Mazeppa interrupted me with a laugh.
‘Come, Chelminsky,’ he exclaimed, ‘you make progress! Do not move too fast! No, the Tsar knows not that we have met. She herself—well, she smiles sweetly and talks shyly—there it ends to-day. But there will be a to-morrow. A Hetman is a Hetman and the brother of kings. A Hetman of Cossacks might do worse for his people than marry a daughter of the Tsar, and—who knows?—the Tsar might do worse for his than choose such a son-in-law!’
CHAPTER VI
I had begun, as I say, to understand and to know Mazeppa, and the first fruit of my better knowledge was the determination to be very cautious in my dealings with him, for in spite of his seeming goodwill towards me I began almost unconsciously to distrust him. It was not long before I became persuaded of this, in Mazeppa, that he did nothing and said nothing without careful intent. Which being so, thought I, his friendship towards me cannot be disinterested, and its reason must be discovered.
Thus, after much consideration, I came at length to the conclusion that Mazeppa intended to use me. I was a pawn in his political schemes, to be employed in the accomplishment of his ends. But I must have position and power to be of use to him, and at present I had none. Then I thought of his words: ‘We will rise in the world side by side,’ and the idea came to me that Mazeppa fixed certain hopes upon my career as a soldier. He intended that I should have influence among the soldier population, and that that influence should be employed by me, when the time came, for his advantage.

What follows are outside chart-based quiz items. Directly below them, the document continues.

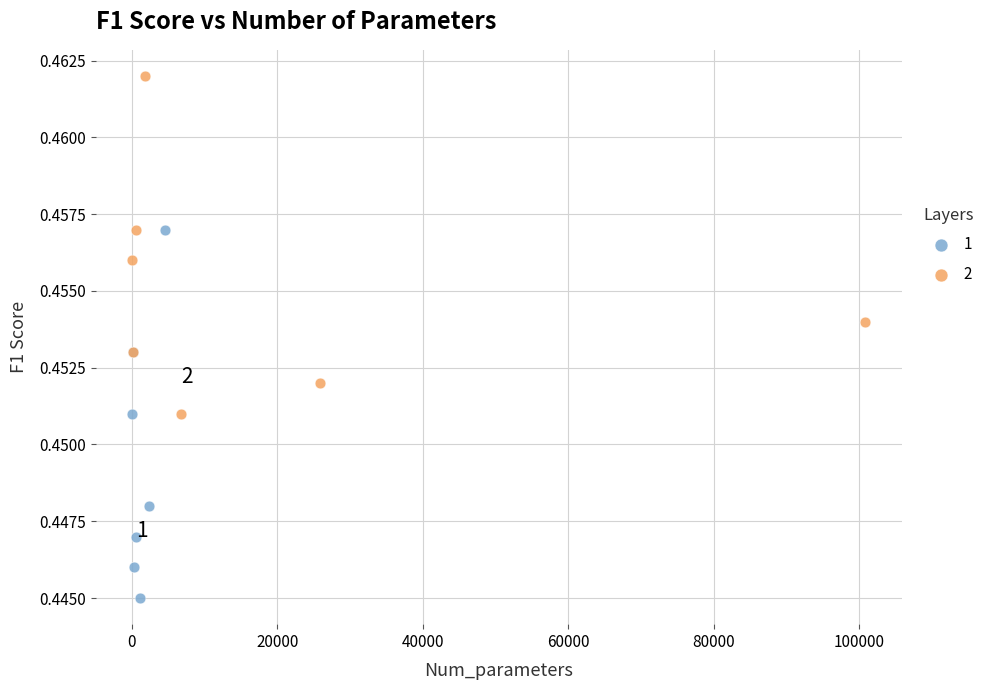

What are all the series names shown in the legend?

1, 2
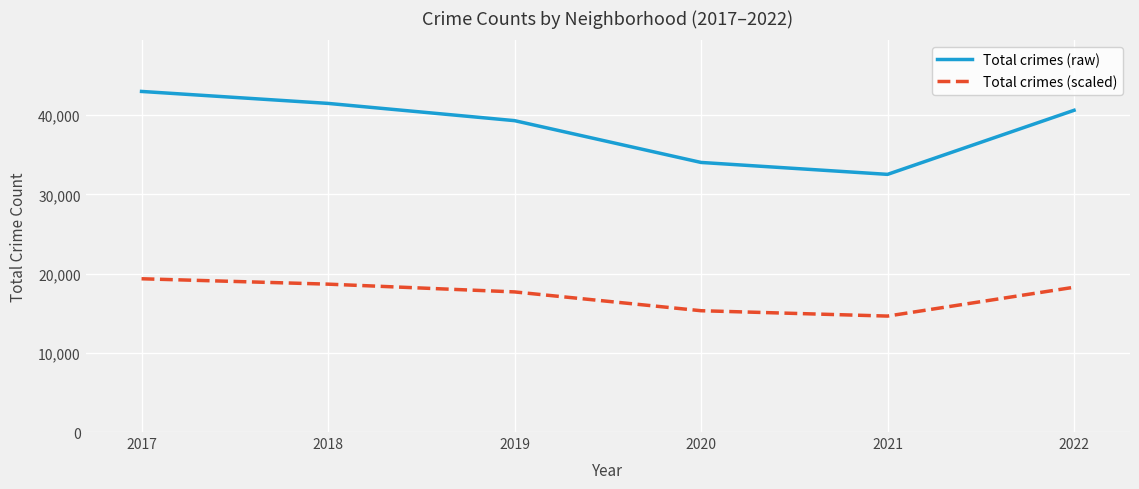

True or false: Total crimes (raw) and Total crimes (scaled) cross at least once.

False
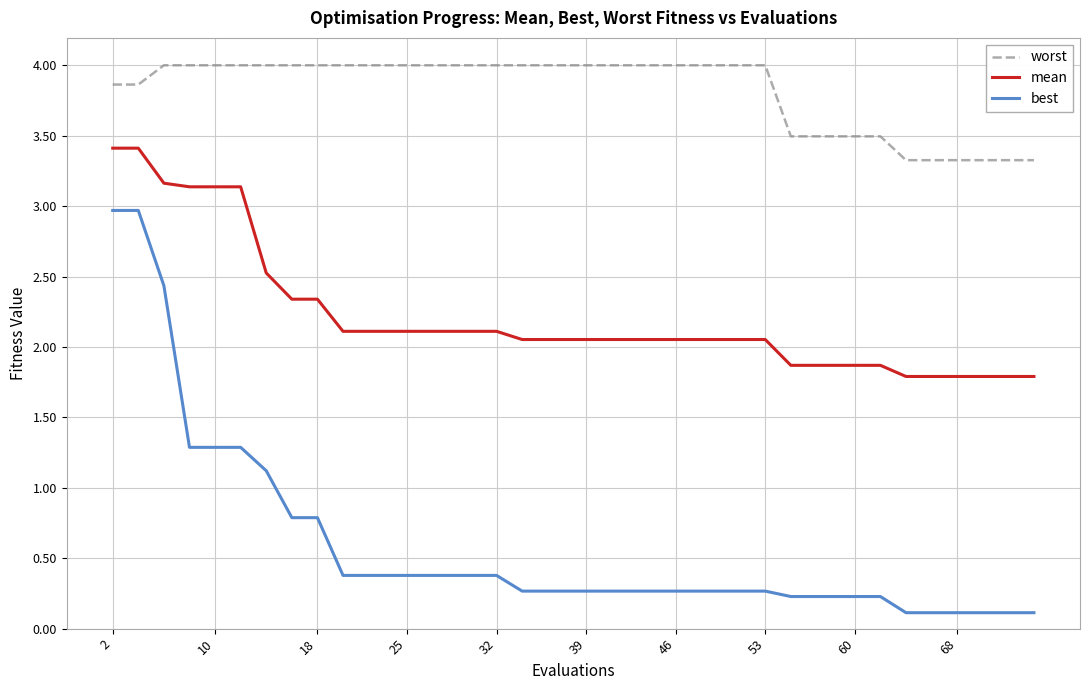

Which series has the widest spread of values?

best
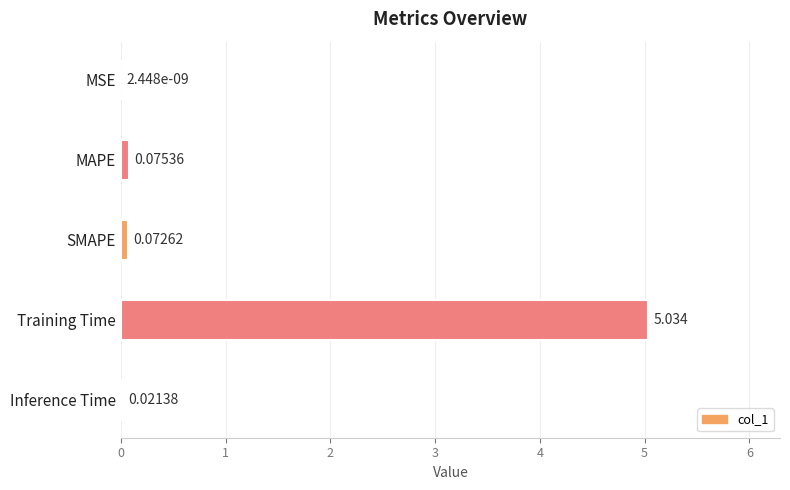

Between SMAPE and MSE, which is larger?

SMAPE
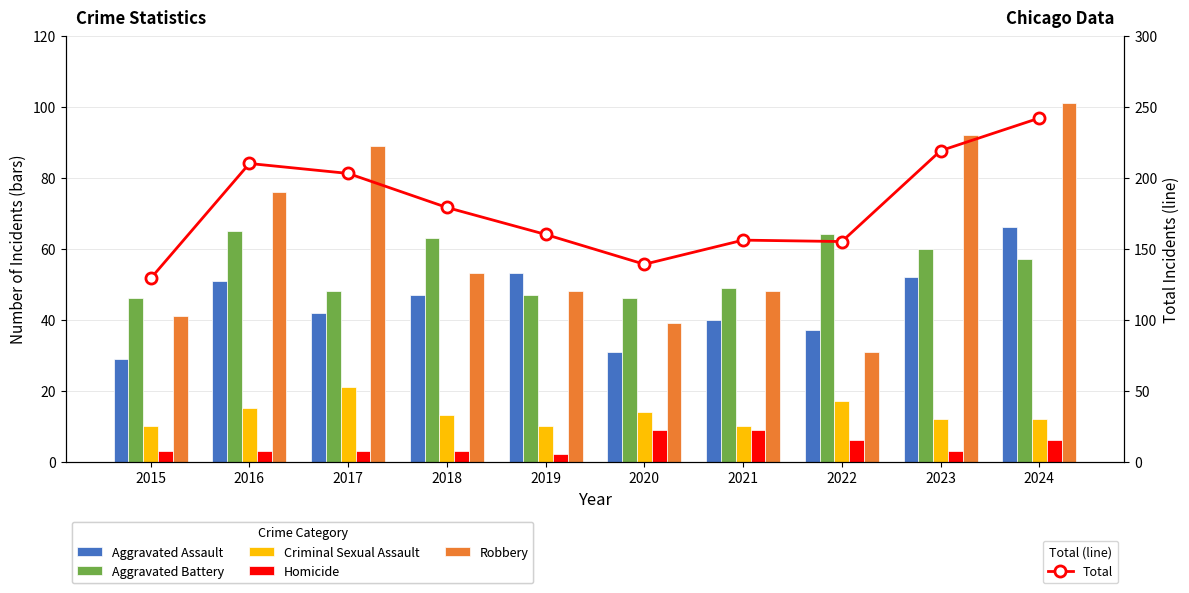

Rank the series by their maximum value, from highest to lowest.

Total, Robbery, Aggravated Assault, Aggravated Battery, Criminal Sexual Assault, Homicide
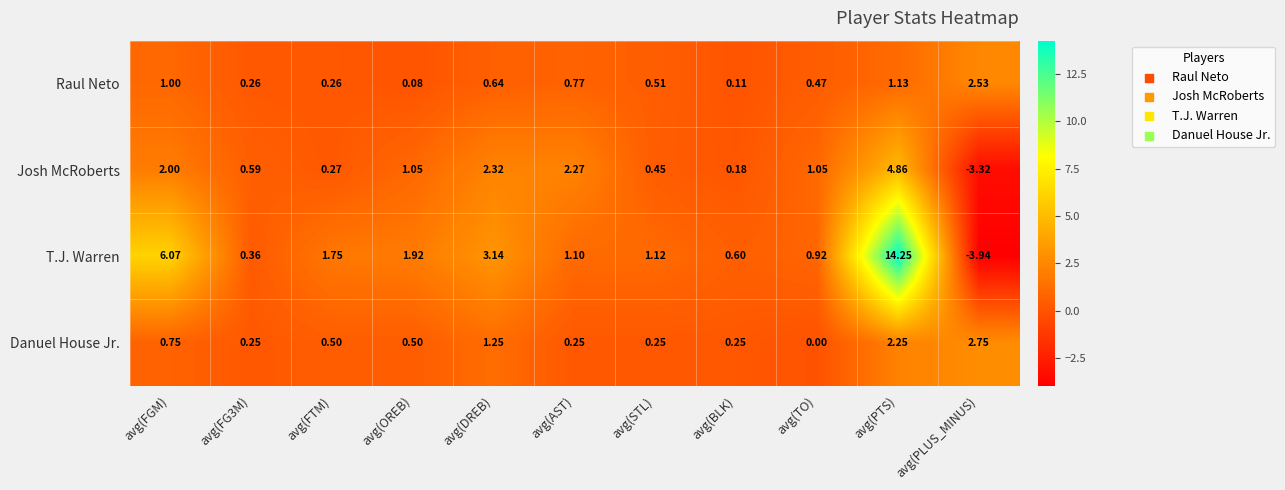

How many categories are shown in the chart?

11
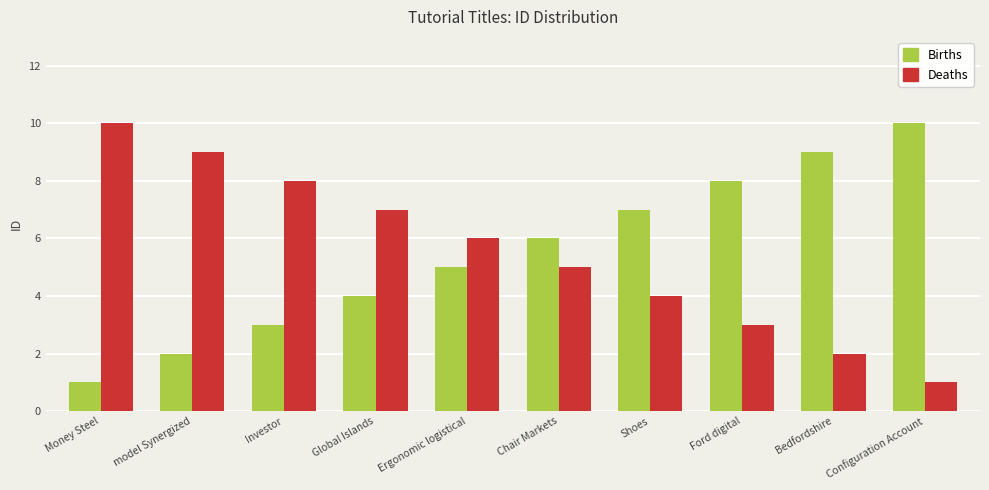

Reading left to right, transcribe all the data shown in this chart.

Births: Money Steel=1	model Synergized=2	Investor=3	Global Islands=4	Ergonomic logistical=5	Chair Markets=6	Shoes=7	Ford digital=8	Bedfordshire=9	Configuration Account=10
Deaths: Money Steel=10	model Synergized=9	Investor=8	Global Islands=7	Ergonomic logistical=6	Chair Markets=5	Shoes=4	Ford digital=3	Bedfordshire=2	Configuration Account=1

‘Well,’ thought I, ‘I am willing to rise; but whether my influence, if I have it, shall be used to your advantage or my own, friend Mazeppa, shall depend!’
And indeed both Mazeppa and I—perhaps specially recommended to Samoilovitch by the Tsar himself, as to which I knew nothing—prospered amazingly at the Court of the Hetman. Mazeppa, as secretary to Samoilovitch, soon gained his confidence and became very quickly a power—a force more felt than seen and realised, but none the less a force. As for myself, I too was in much favour with the Hetman, and rose rapidly as a soldier of his army.
The Tsar Alexis died, and in a very short while his son Feodor died also, and now Mazeppa was sent to Moscow, at his own suggestion, in order to see how the land lay in the matter of the Romanof succession. I accompanied him by order of the Hetman, who bade me keep an eye upon Mazeppa and report all that he said and did.
I received this order with surprise. Did the Hetman, then, distrust his peesar?
We found Moscow in a turmoil, arriving—as it chanced—on the very day when the Streltsi those hereditary regiments of turbulent busybodies which Ivan the Terrible had raised and armed, marched in revolt upon the palace within the Kremlin, in order to right certain imaginary wrongs.